==== SUPPLIED INFORMATION
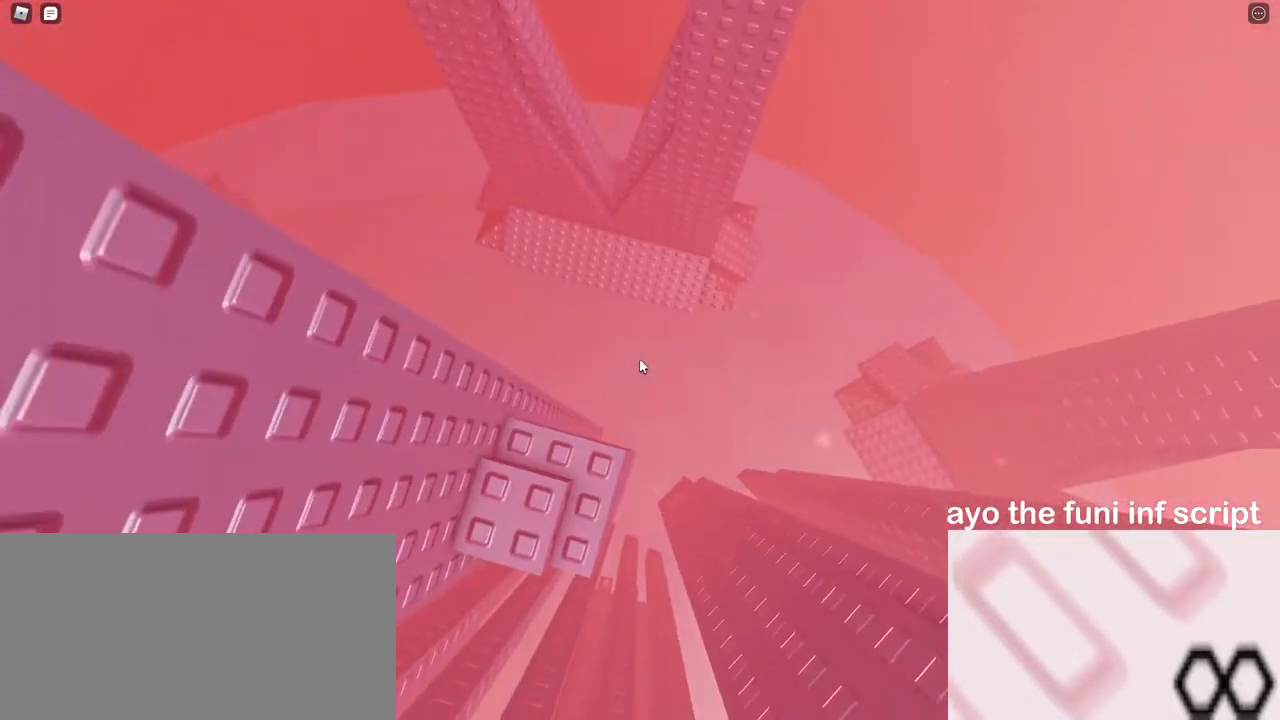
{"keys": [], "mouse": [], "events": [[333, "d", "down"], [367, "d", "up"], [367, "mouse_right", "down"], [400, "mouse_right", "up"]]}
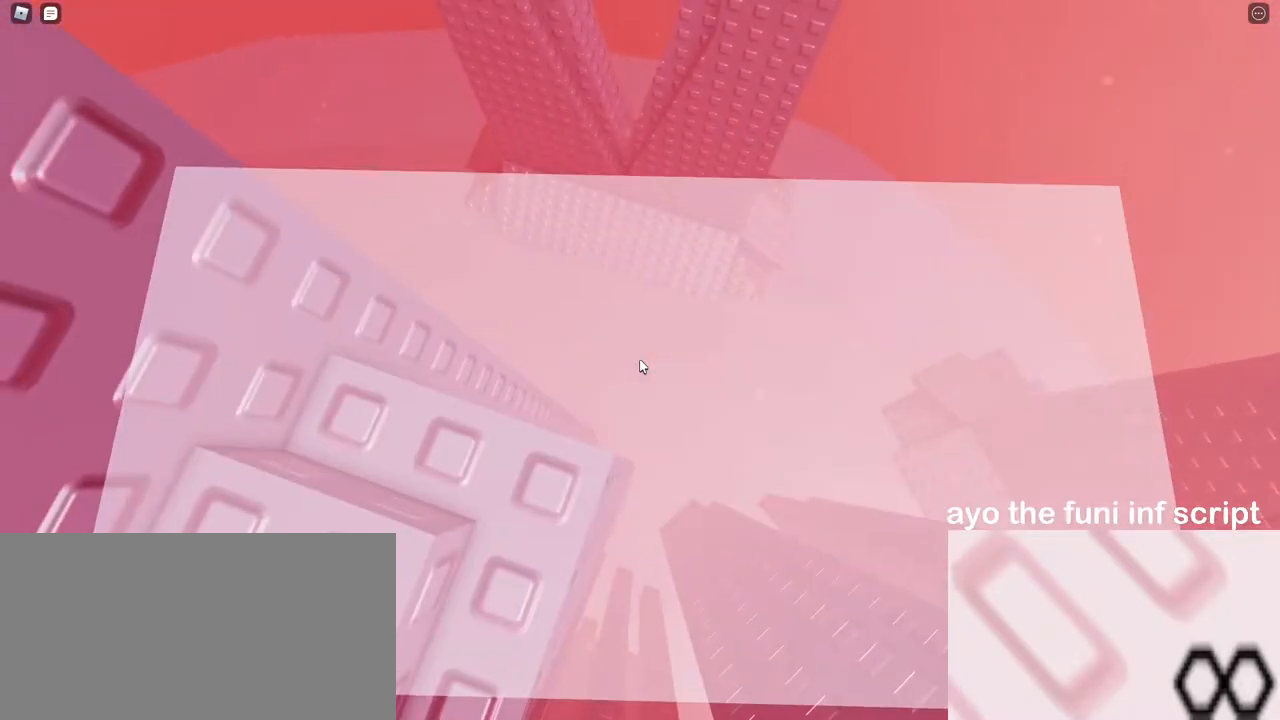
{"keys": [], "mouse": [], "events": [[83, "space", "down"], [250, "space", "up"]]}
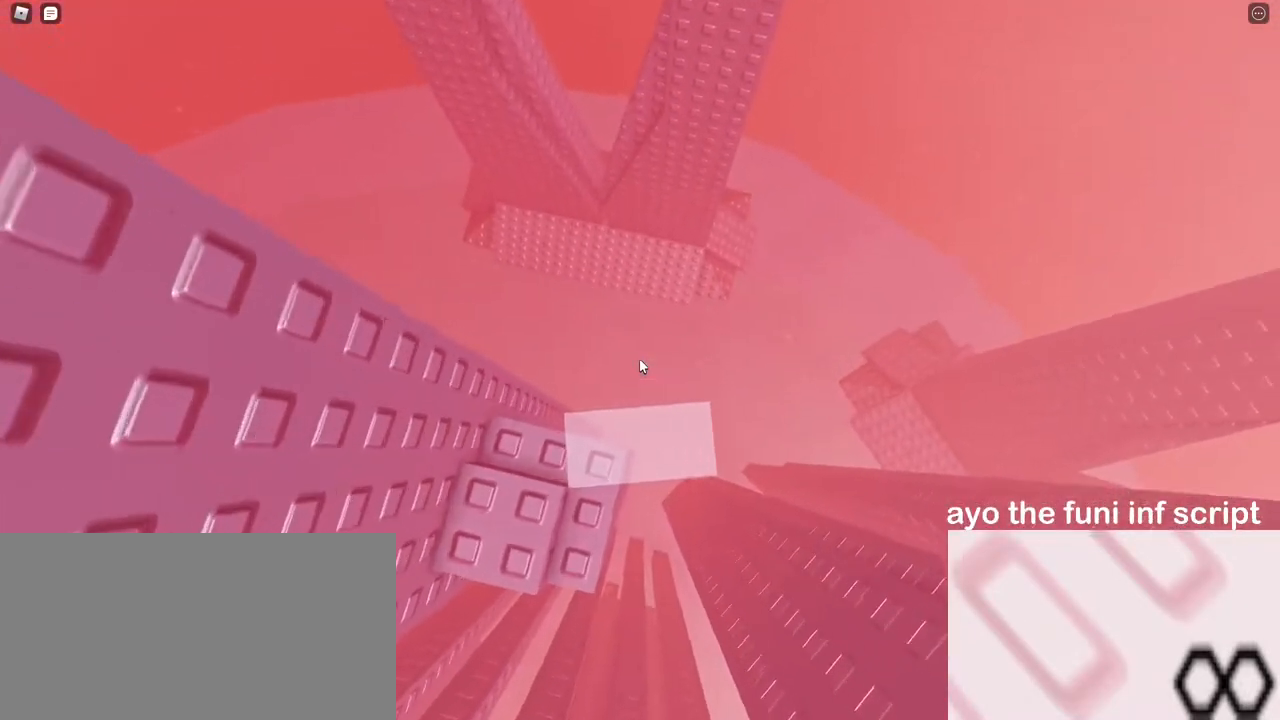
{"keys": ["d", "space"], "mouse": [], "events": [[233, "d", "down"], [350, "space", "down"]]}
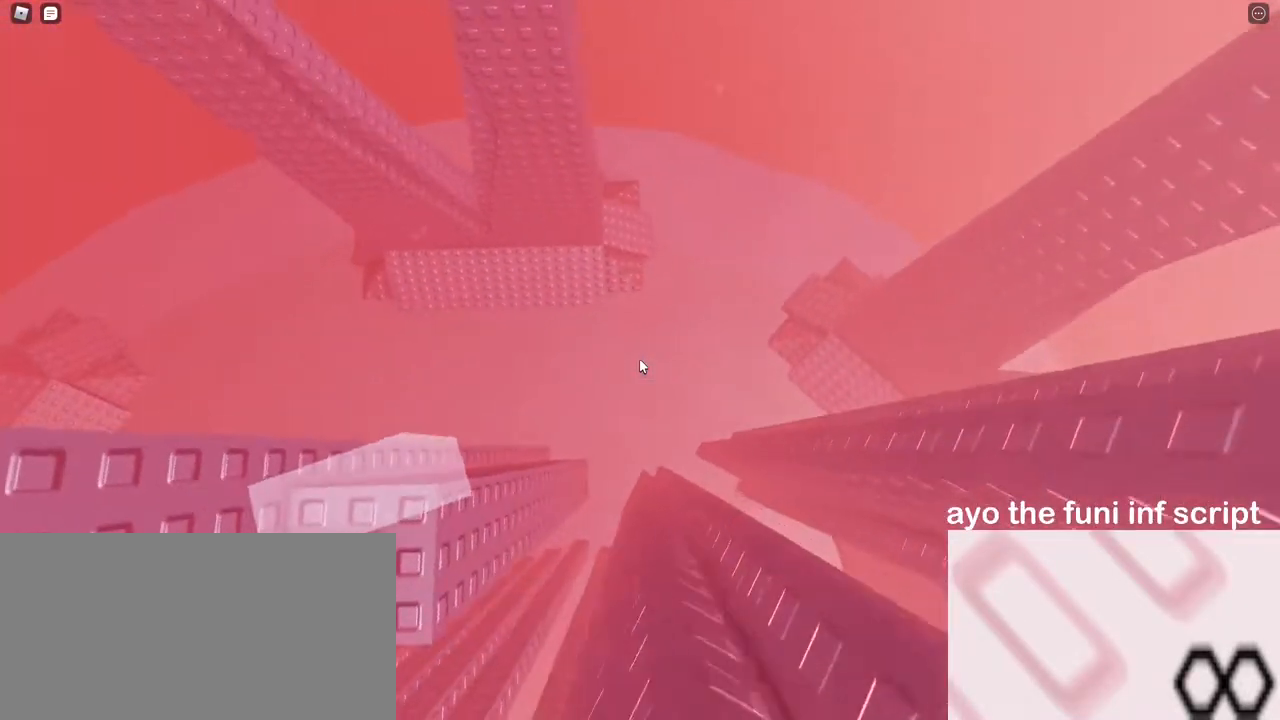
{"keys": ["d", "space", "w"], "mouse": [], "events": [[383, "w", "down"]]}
========
Print the material above exactly, skipping its images.

OUTPUT FOR THIS TASK:
{"keys": [], "mouse": [], "events": [[333, "d", "down"], [367, "d", "up"], [367, "mouse_right", "down"], [400, "mouse_right", "up"]]}
{"keys": [], "mouse": [], "events": [[83, "space", "down"], [250, "space", "up"]]}
{"keys": ["d", "space"], "mouse": [], "events": [[233, "d", "down"], [350, "space", "down"]]}
{"keys": ["d", "space", "w"], "mouse": [], "events": [[383, "w", "down"]]}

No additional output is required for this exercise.